[Work instruction]
Take each line of the records below that contains the string "hand" and copy it.

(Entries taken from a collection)
▬▬▬▬▬▬▬▬▬▬

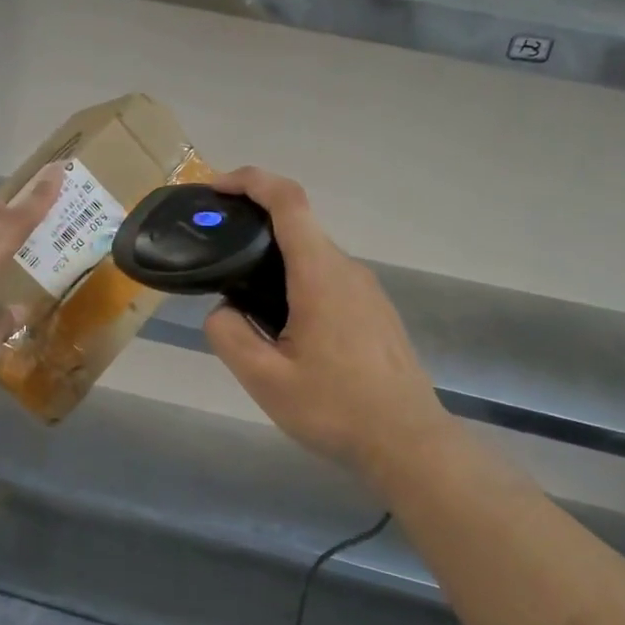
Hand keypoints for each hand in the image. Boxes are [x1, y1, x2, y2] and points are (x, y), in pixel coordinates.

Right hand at [204, 167, 455, 477]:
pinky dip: (297, 284)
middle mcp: (347, 270)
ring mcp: (367, 290)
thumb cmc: (336, 410)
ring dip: (275, 263)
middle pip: (298, 227)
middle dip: (254, 228)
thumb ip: (230, 336)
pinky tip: (285, 329)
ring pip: (313, 258)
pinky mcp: (375, 311)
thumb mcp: (266, 380)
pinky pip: (329, 280)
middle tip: (216, 256)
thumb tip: (223, 310)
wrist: (409, 443)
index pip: (287, 202)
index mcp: (320, 275)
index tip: (216, 188)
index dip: (250, 181)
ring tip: (244, 302)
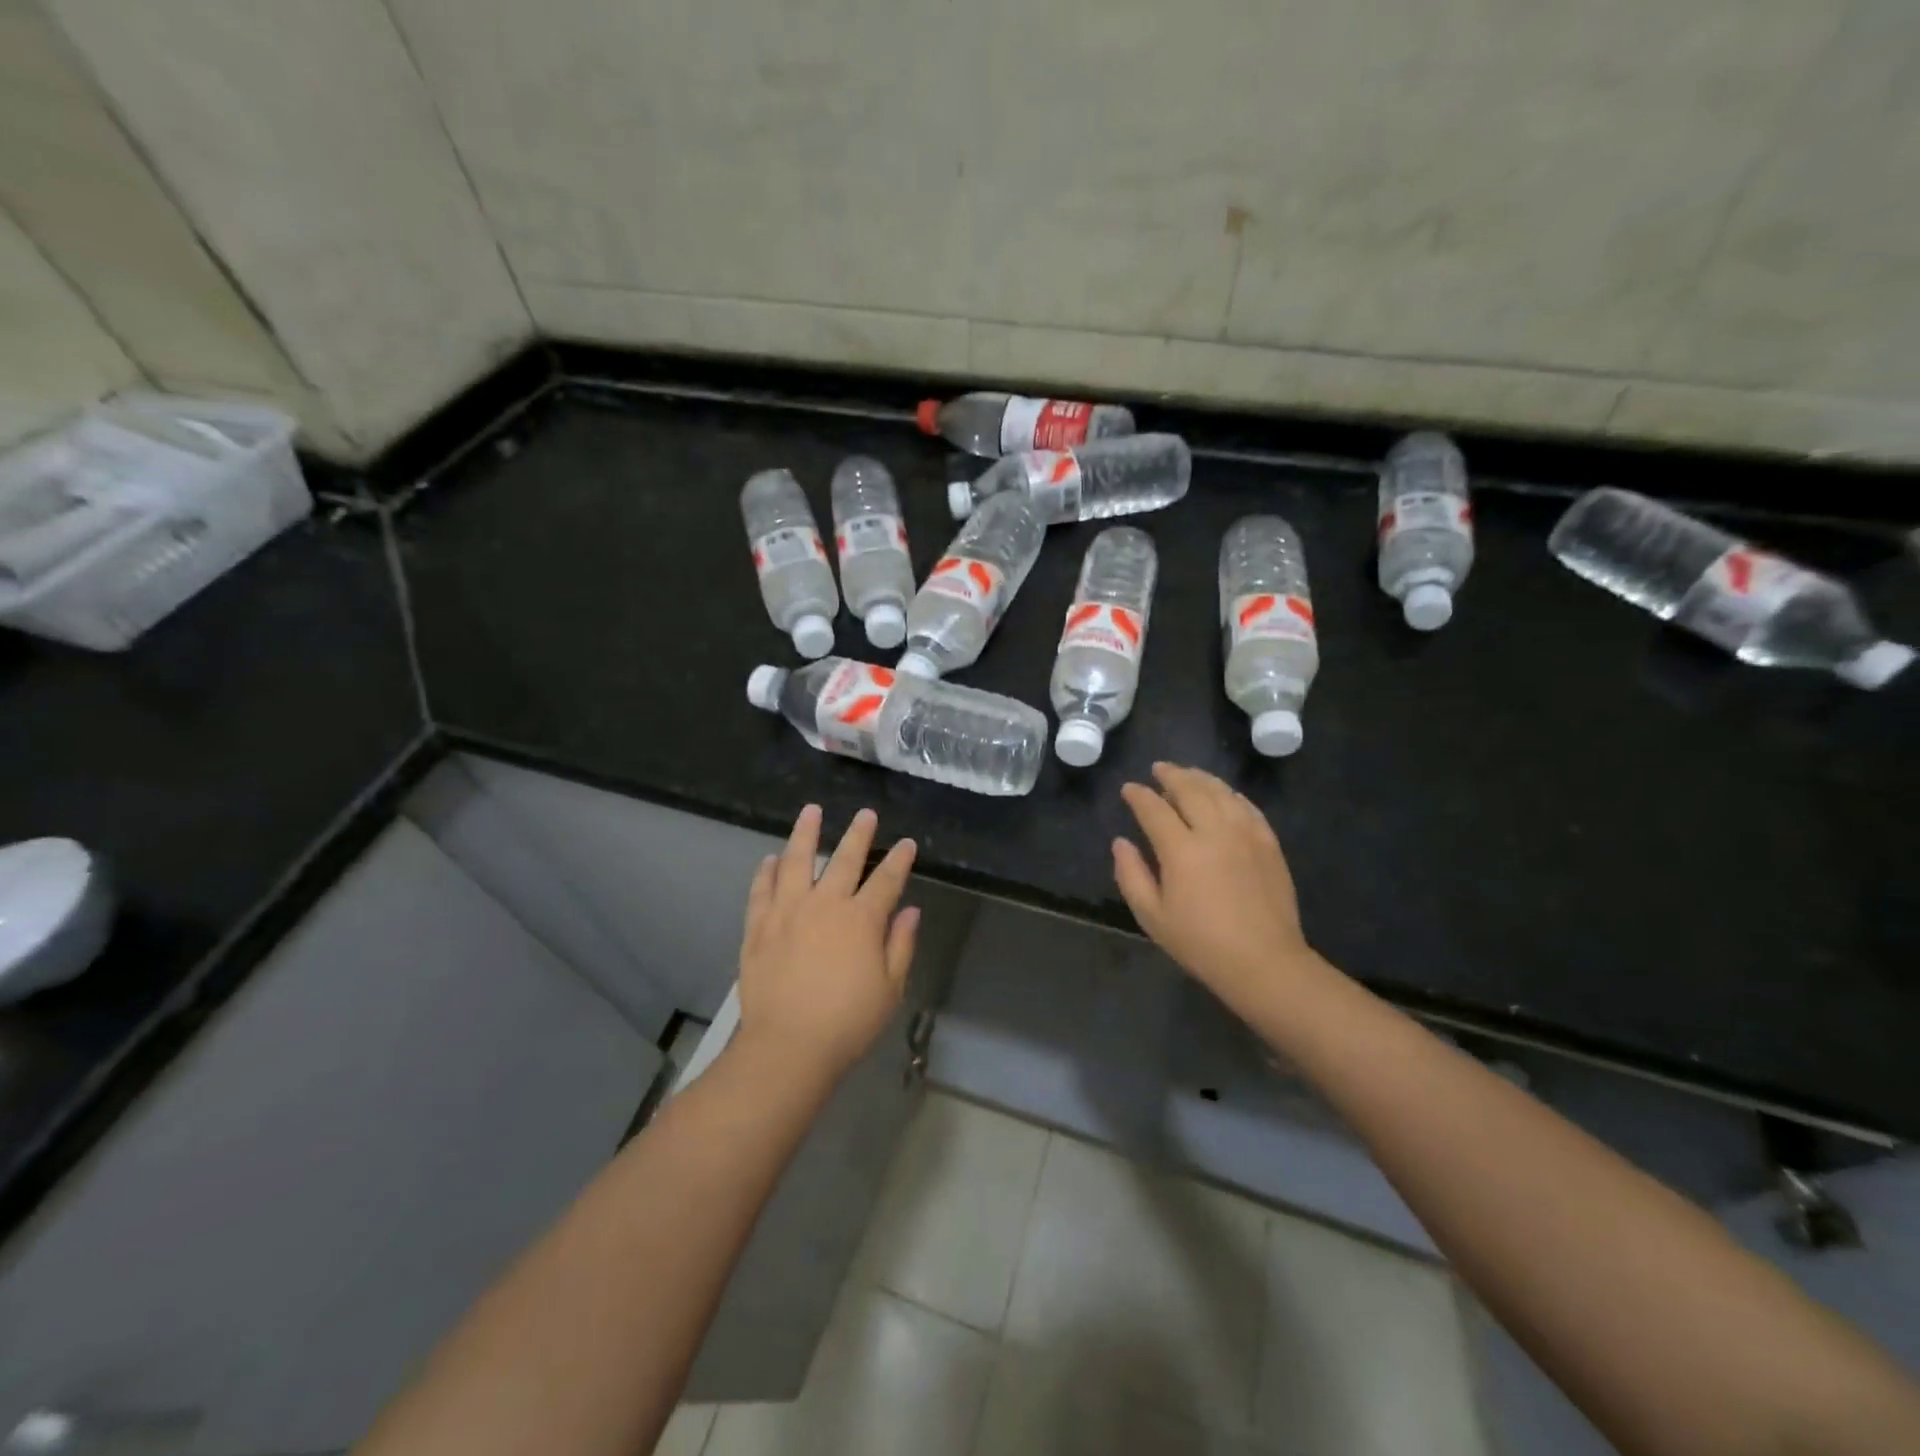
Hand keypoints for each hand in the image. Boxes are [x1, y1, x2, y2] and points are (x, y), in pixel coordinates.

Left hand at [736, 805, 918, 1082]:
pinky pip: (762, 890)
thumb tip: (910, 910)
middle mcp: (825, 904)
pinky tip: (771, 859)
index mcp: (862, 919)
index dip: (899, 859)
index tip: (907, 843)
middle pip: (845, 859)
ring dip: (805, 833)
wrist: (788, 1046)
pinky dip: (767, 872)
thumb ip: (901, 945)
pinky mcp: (758, 927)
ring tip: (811, 811)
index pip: (887, 880)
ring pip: (797, 861)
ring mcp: (787, 912)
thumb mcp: (890, 988)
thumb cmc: (848, 1022)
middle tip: (866, 814)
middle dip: (859, 834)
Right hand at [1113, 763, 1322, 1017]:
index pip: (1154, 809)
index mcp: (1181, 850)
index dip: (1138, 796)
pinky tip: (1223, 794)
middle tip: (1158, 769)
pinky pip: (1247, 806)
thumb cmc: (1201, 943)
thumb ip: (1131, 875)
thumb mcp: (1152, 916)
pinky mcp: (1269, 843)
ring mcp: (1246, 834)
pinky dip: (1230, 794)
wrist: (1264, 962)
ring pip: (1221, 792)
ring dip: (1200, 778)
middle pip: (1190, 790)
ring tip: (1188, 774)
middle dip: (1171, 775)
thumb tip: (1121, 842)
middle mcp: (1214, 832)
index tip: (1129, 789)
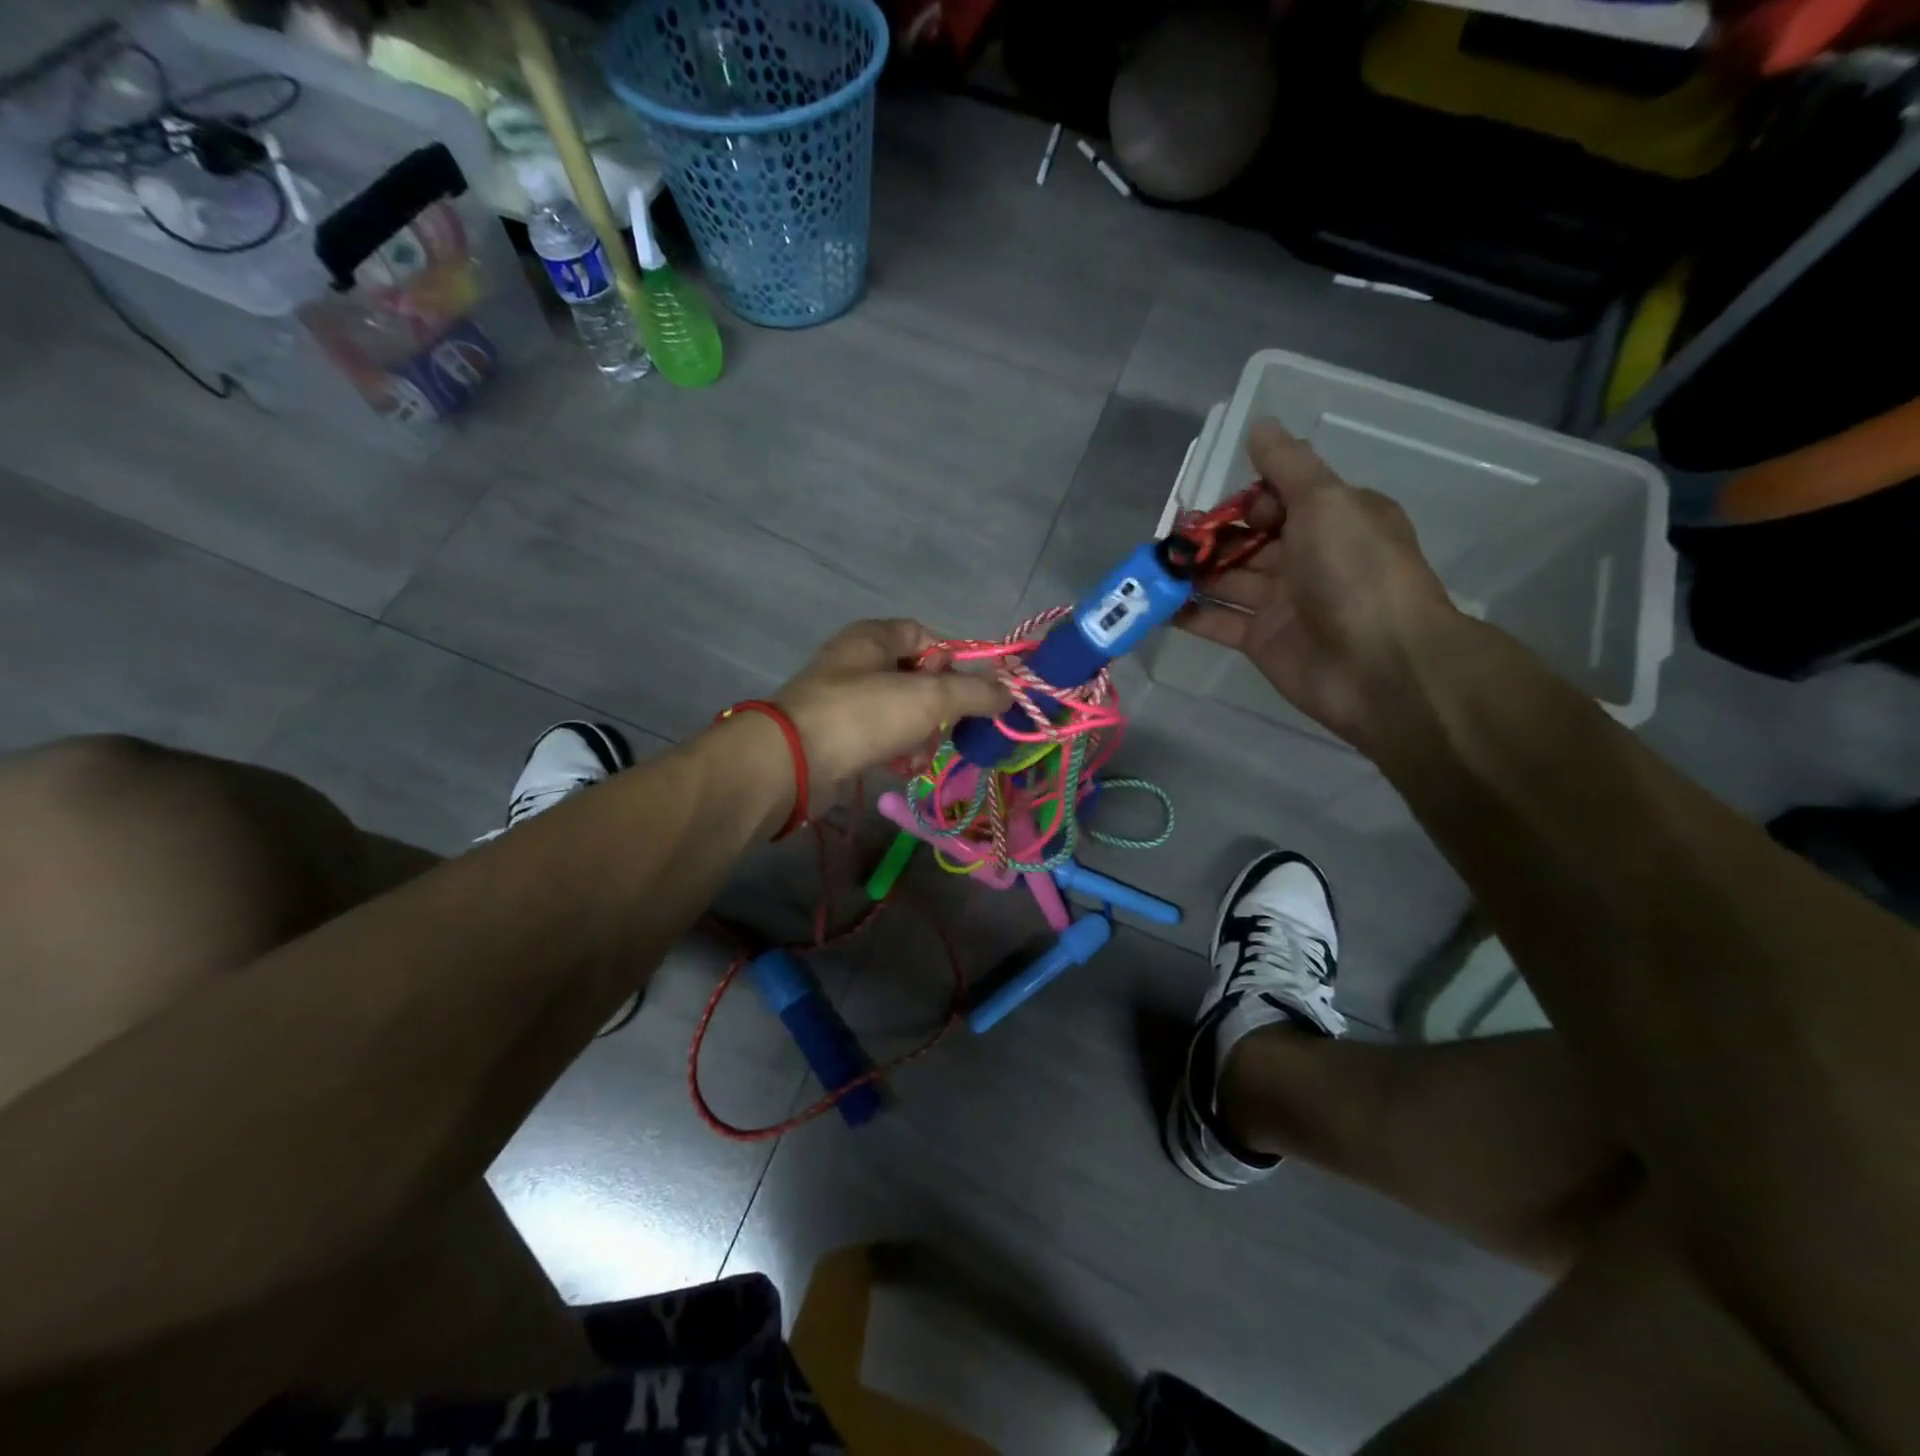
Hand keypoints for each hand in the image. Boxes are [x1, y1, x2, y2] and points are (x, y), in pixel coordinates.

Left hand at [775, 619, 1011, 788]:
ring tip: (917, 756)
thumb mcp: (929, 698)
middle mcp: (857, 661)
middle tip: (945, 729)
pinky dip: (895, 751)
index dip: (952, 662)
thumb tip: (1009, 692)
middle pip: (917, 679)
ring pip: (901, 712)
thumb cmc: (863, 714)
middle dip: (937, 709)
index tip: (968, 691)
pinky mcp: (836, 734)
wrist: (792, 762)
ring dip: (919, 736)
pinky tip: (900, 767)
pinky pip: (879, 737)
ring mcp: (843, 699)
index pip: (926, 636)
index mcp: (874, 637)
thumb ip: (974, 692)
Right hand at [1180, 420, 1458, 747]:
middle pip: (1247, 539)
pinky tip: (1157, 606)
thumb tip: (1260, 425)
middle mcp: (1307, 557)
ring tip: (1153, 569)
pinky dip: (1189, 613)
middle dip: (1209, 537)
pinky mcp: (1261, 641)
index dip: (1248, 501)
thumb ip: (1288, 466)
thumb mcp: (1327, 502)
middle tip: (1171, 541)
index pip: (1278, 499)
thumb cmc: (1356, 572)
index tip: (1230, 511)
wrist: (1378, 665)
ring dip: (1192, 573)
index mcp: (1332, 519)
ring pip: (1228, 579)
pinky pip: (1219, 621)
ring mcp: (1282, 602)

▬▬▬▬▬▬▬▬▬▬

[Reply]
Hand keypoints for each hand in the image. Boxes are [x1, y1, x2, y2] and points are (x, y), in pixel coordinates.
Right hand at [204, 167, 455, 477]:
Hand keypoints for each hand in the image. Boxes are [x1, y1, x2, y2] and points are (x, y), in pixel coordinates.
Left hand at [736, 805, 918, 1082]:
Right hand at [1113, 763, 1322, 1017]:
Hand keypoints for each hand in the image. Boxes are [x1, y1, x2, y2] and points are (x, y), in pixel coordinates.
Left hand at [775, 619, 1011, 788]:
Right hand at [1180, 420, 1458, 747]:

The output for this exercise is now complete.